Required work: Every entry below has to appear again in your reply, word for word, but no picture may.

Top of The input

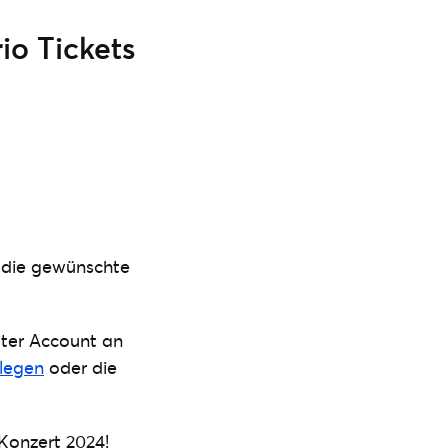
io Tickets
 die gewünschte
ster Account an
nlegen
oder die
Konzert 2024!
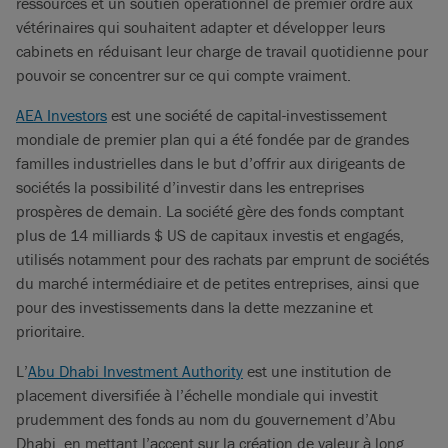
ressources et un soutien opérationnel de premier ordre aux
vétérinaires qui souhaitent adapter et développer leurs
cabinets en réduisant leur charge de travail quotidienne pour
pouvoir se concentrer sur ce qui compte vraiment.
AEA Investors
est une société de capital-investissement
mondiale de premier plan qui a été fondée par de grandes
familles industrielles dans le but d’offrir aux dirigeants de
sociétés la possibilité d’investir dans les entreprises
prospères de demain. La société gère des fonds comptant
plus de 14 milliards $ US de capitaux investis et engagés,
utilisés notamment pour des rachats par emprunt de sociétés
du marché intermédiaire et de petites entreprises, ainsi que
pour des investissements dans la dette mezzanine et
prioritaire.
L’
Abu Dhabi Investment Authority
est une institution de
placement diversifiée à l’échelle mondiale qui investit
prudemment des fonds au nom du gouvernement d’Abu
Dhabi, en mettant l’accent sur la création de valeur à long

Bottom of The input

Written response:
io Tickets
 die gewünschte
ster Account an
nlegen
oder die
Konzert 2024!
ressources et un soutien opérationnel de premier ordre aux
vétérinaires qui souhaitent adapter et développer leurs
cabinets en réduisant leur charge de travail quotidienne pour
pouvoir se concentrer sur ce qui compte vraiment.
AEA Investors
est une société de capital-investissement
mondiale de premier plan qui a été fondée par de grandes
familles industrielles dans le but d’offrir aux dirigeants de
sociétés la possibilité d’investir dans les entreprises
prospères de demain. La société gère des fonds comptant
plus de 14 milliards $ US de capitaux investis et engagés,
utilisés notamment pour des rachats par emprunt de sociétés
du marché intermédiaire et de petites entreprises, ainsi que
pour des investissements dans la dette mezzanine et
prioritaire.
L’
Abu Dhabi Investment Authority
est une institution de
placement diversifiée à l’échelle mondiale qui investit
prudemment des fonds au nom du gouvernement d’Abu
Dhabi, en mettant l’accent sur la création de valeur à long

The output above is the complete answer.